View Full Version : Live streaming overseas


Adrian Tan
October 18th, 2012, 07:54 PM
This one's new for me. Bride would like wedding streamed live overseas for relatives who can't be present.

Now, I'm able to live stream over the net. Every iPhone can do that. But what if she wants higher quality? Presumably anything sent over the net is going to be very low res.

How do broadcasters transmit live feeds from reporters? I know nothing of what's involved. And is something like this practical for a wedding?

John Knight
October 18th, 2012, 08:44 PM
See

http://www.dvinfo.net/forum/wedding-event-videography-techniques/498860-anyone-producing-live-wedding-streaming.html

and

http://www.dvinfo.net/forum/wedding-event-videography-techniques/506714-what-charge-web-streaming-option.html

Adrian Tan
October 18th, 2012, 09:09 PM
Thanks for the helpful links! I think the whole idea of broadcasting weddings so that anyone, anywhere, with a mobile phone, can be watching at the same time, is kind of exciting.

One thing I'm starting to look into, and which I don't think anyone's really mentioned, is satellite transmission. Anyone here have any experience with that? Seems to be able to provide more stable connection than trying to stream over WiFi; and, if it's possible to rent a transmitting dish, it seems like an option if the church doesn't have internet access.

In terms of quality, though, I guess your resolution is still going to be limited by delivery format, if the end result is going to be broadcast over the internet anyway. I'm skeptical that one can replicate broadcast quality transmissions without a receiving dish.

John Knight
October 18th, 2012, 09:44 PM
Live Streaming is great... works like magic in every Hollywood movie I've ever seen! I mean, what could possibly go wrong?

Chip Thome
October 18th, 2012, 11:53 PM
Adrian this is a mathematical question and mathematical answer. When you solve those, then you can consider gear to fall within those perimeters.

It's just bits of data. You camera pumps out X bazillion bits of data and an internet connection will send X bazillion bits of data. If the connection is sending more bits than your camera is pumping, great, you are home free. If the camera is pumping more data than the connection will send.....oooopppsss, you got a problem.
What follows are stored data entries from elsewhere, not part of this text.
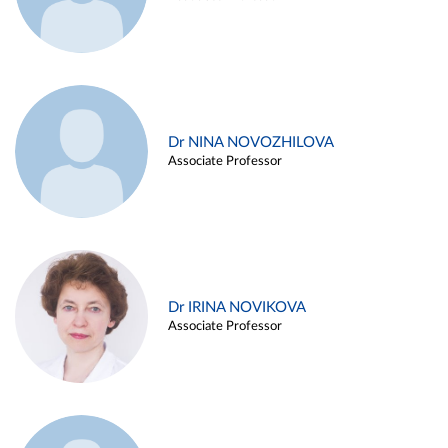
Dr NINA NOVOZHILOVA
Associate Professor
Dr IRINA NOVIKOVA
Associate Professor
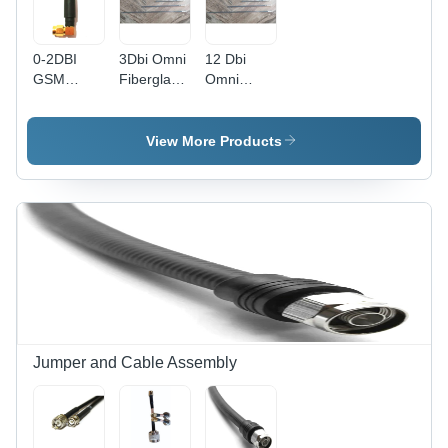
0-2DBI
3Dbi Omni
12 Dbi
GSM
Fiberglass
Omni
Antenna -
Antenna
Fiberglass
Plastic
Application:
Antenna
Material,
Industrial
Application:
View More Products
Designed
Industrial
for
Industrial
Applications
Jumper and Cable Assembly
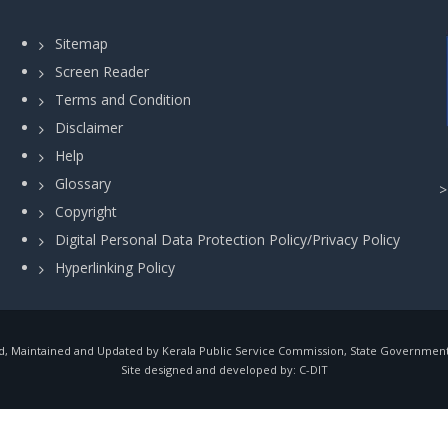
Sitemap
Screen Reader
Terms and Condition
Disclaimer
Help
Glossary
Copyright
Digital Personal Data Protection Policy/Privacy Policy
Hyperlinking Policy
, Maintained and Updated by Kerala Public Service Commission, State Government o
Site designed and developed by:
C-DIT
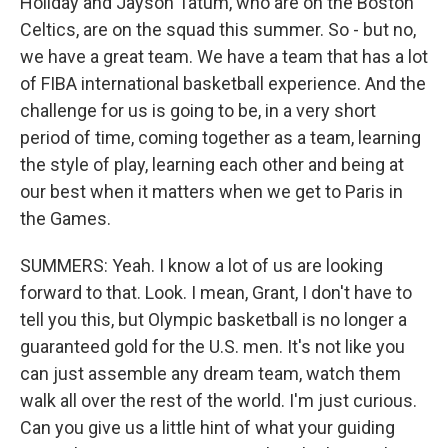
Holiday and Jayson Tatum, who are on the Boston
Celtics, are on the squad this summer. So - but no,
we have a great team. We have a team that has a lot
of FIBA international basketball experience. And the
challenge for us is going to be, in a very short
period of time, coming together as a team, learning
the style of play, learning each other and being at
our best when it matters when we get to Paris in
the Games.
SUMMERS: Yeah. I know a lot of us are looking
forward to that. Look. I mean, Grant, I don't have to
tell you this, but Olympic basketball is no longer a
guaranteed gold for the U.S. men. It's not like you
can just assemble any dream team, watch them
walk all over the rest of the world. I'm just curious.
Can you give us a little hint of what your guiding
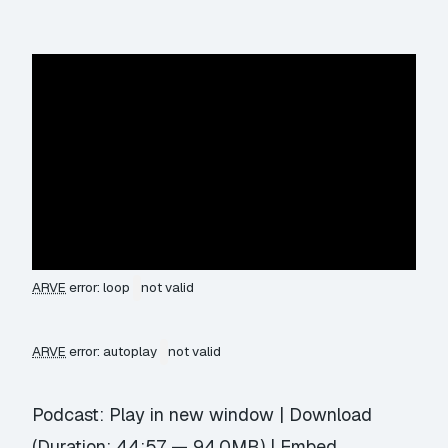
ARVE
error: loop
not valid
ARVE
error: autoplay
not valid
Podcast:
Play in new window
|
Download
(Duration: 44:57 — 94.0MB) |
Embed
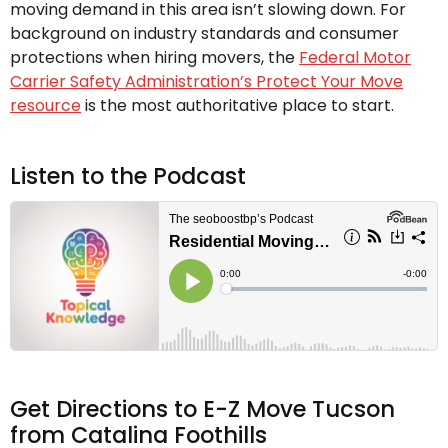
moving demand in this area isn’t slowing down. For
background on industry standards and consumer
protections when hiring movers, the
Federal Motor
Carrier Safety Administration’s Protect Your Move
resource
is the most authoritative place to start.
Listen to the Podcast
Get Directions to E-Z Move Tucson
from Catalina Foothills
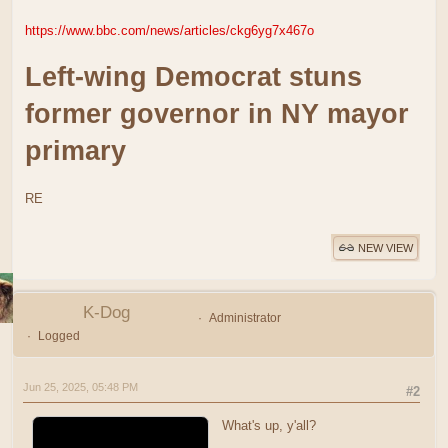
https://www.bbc.com/news/articles/ckg6yg7x467o
Left-wing Democrat stuns
former governor in NY mayor
primary
RE
NEW VIEW
K-Dog
Administrator
Logged
Jun 25, 2025, 05:48 PM
#2
What's up, y'all?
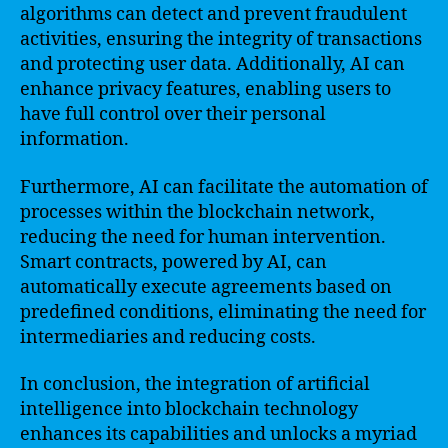
algorithms can detect and prevent fraudulent
activities, ensuring the integrity of transactions
and protecting user data. Additionally, AI can
enhance privacy features, enabling users to
have full control over their personal
information.
Furthermore, AI can facilitate the automation of
processes within the blockchain network,
reducing the need for human intervention.
Smart contracts, powered by AI, can
automatically execute agreements based on
predefined conditions, eliminating the need for
intermediaries and reducing costs.
In conclusion, the integration of artificial
intelligence into blockchain technology
enhances its capabilities and unlocks a myriad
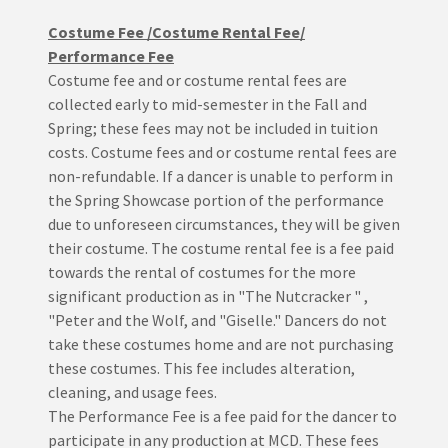
Costume Fee /Costume Rental Fee/
Performance Fee
Costume fee and or costume rental fees are
collected early to mid-semester in the Fall and
Spring; these fees may not be included in tuition
costs. Costume fees and or costume rental fees are
non-refundable. If a dancer is unable to perform in
the Spring Showcase portion of the performance
due to unforeseen circumstances, they will be given
their costume. The costume rental fee is a fee paid
towards the rental of costumes for the more
significant production as in "The Nutcracker " ,
"Peter and the Wolf, and "Giselle." Dancers do not
take these costumes home and are not purchasing
these costumes. This fee includes alteration,
cleaning, and usage fees.
The Performance Fee is a fee paid for the dancer to
participate in any production at MCD. These fees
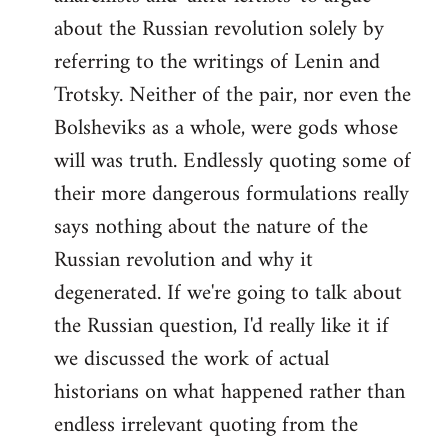
about the Russian revolution solely by
referring to the writings of Lenin and
Trotsky. Neither of the pair, nor even the
Bolsheviks as a whole, were gods whose
will was truth. Endlessly quoting some of
their more dangerous formulations really
says nothing about the nature of the
Russian revolution and why it
degenerated. If we're going to talk about
the Russian question, I'd really like it if
we discussed the work of actual
historians on what happened rather than
endless irrelevant quoting from the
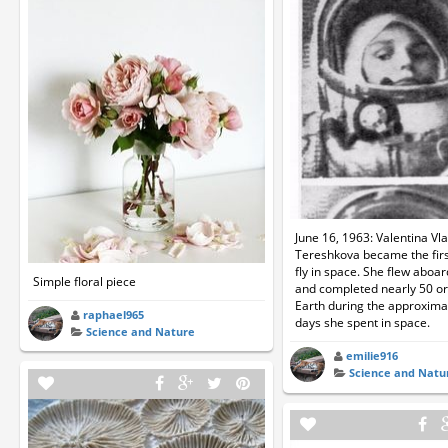
June 16, 1963: Valentina Vl
Tereshkova became the fir
fly in space. She flew aboa
Simple floral piece
and completed nearly 50 orb
Earth during the approxima
raphael965
days she spent in space.
Science and Nature
emilie916
Science and Natu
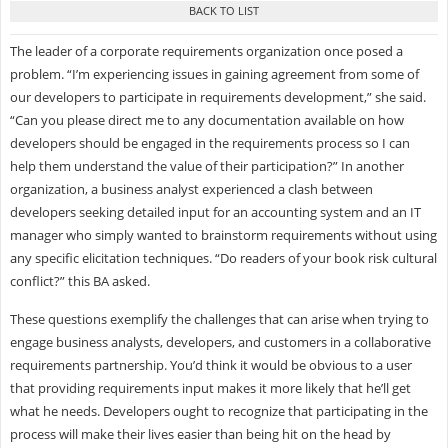
The leader of a corporate requirements organization once posed a
problem. “I’m experiencing issues in gaining agreement from some of
our developers to participate in requirements development,” she said.
“Can you please direct me to any documentation available on how
developers should be engaged in the requirements process so I can
help them understand the value of their participation?” In another
organization, a business analyst experienced a clash between
developers seeking detailed input for an accounting system and an IT
manager who simply wanted to brainstorm requirements without using
any specific elicitation techniques. “Do readers of your book risk cultural
conflict?” this BA asked.
These questions exemplify the challenges that can arise when trying to
engage business analysts, developers, and customers in a collaborative
requirements partnership. You’d think it would be obvious to a user
that providing requirements input makes it more likely that he’ll get
what he needs. Developers ought to recognize that participating in the
process will make their lives easier than being hit on the head by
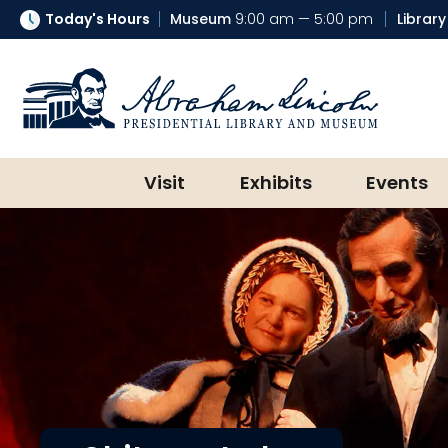
Today's Hours
Museum
9:00 am — 5:00 pm
Library
Abraham Lincoln Presidential Lib
Visit
Exhibits
Events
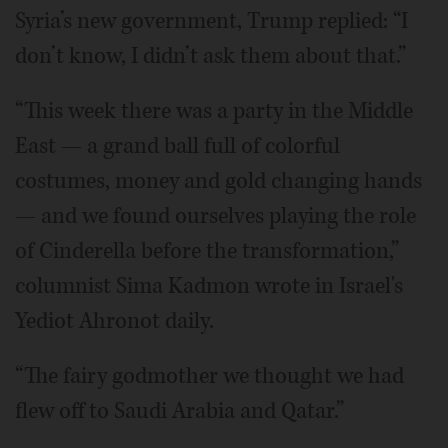
Syria’s new government, Trump replied: “I
don’t know, I didn’t ask them about that.”
“This week there was a party in the Middle
East — a grand ball full of colorful
costumes, money and gold changing hands
— and we found ourselves playing the role
of Cinderella before the transformation,”
columnist Sima Kadmon wrote in Israel's
Yediot Ahronot daily.
“The fairy godmother we thought we had
flew off to Saudi Arabia and Qatar.”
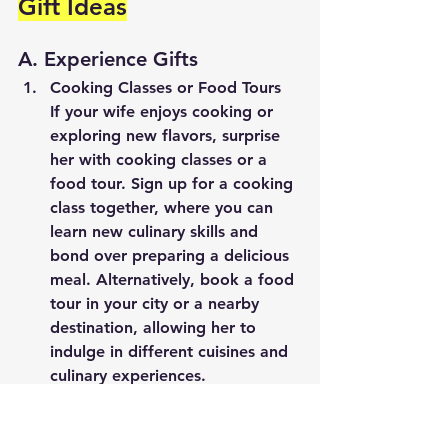
Gift Ideas
A. Experience Gifts
Cooking Classes or Food Tours
If your wife enjoys cooking or 
exploring new flavors, surprise 
her with cooking classes or a 
food tour. Sign up for a cooking 
class together, where you can 
learn new culinary skills and 
bond over preparing a delicious 
meal. Alternatively, book a food 
tour in your city or a nearby 
destination, allowing her to 
indulge in different cuisines and 
culinary experiences.
Art or Pottery Workshop
Tap into your wife's creative side 
by gifting her an art or pottery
Hardwired internet will give you something more "consistent" in data flow than wireless will. That you know from your phone and it's signal strength in various areas you have been. But the big issue for sending video data on a consumer based connection is your upstream is most likely just a fraction of your downstream speeds. The commercial sites, I WOULD GUESS, most likely are tied right into "the pipe" and are sending near a rate as what you are receiving.

Good luck with this.

Adrian Tan
October 19th, 2012, 02:37 AM
Have to say that, after wasting hours exploring options, those earlier posts that John linked to do cover everything!

Satellite schmatellite. Rental companies around here don't provide equipment for it and don't know anything about it. The few Aussie companies offering a live event satellite service seem to have gone out of business.

I'll keep comparing options and prices between the various live streaming companies (and there seem to be lots of them), but main choice did seem to be (as John seems to have discovered years ago):

-- Ustream. Can embed it anywhere; streams to Facebook; streams to mobiles if you download the app. Free if you don't care about advertisements; $100 a month if you do. $200 for software, and then you need a modem, cabling, laptop, camera.

Chris Medico
October 19th, 2012, 06:56 AM
Don't forget you also need a fast UPLOAD connection speed. Most internet connections are biased towards the DOWNLOAD speed. If you don't have at least 1mb up then there will be real compromises in the video quality.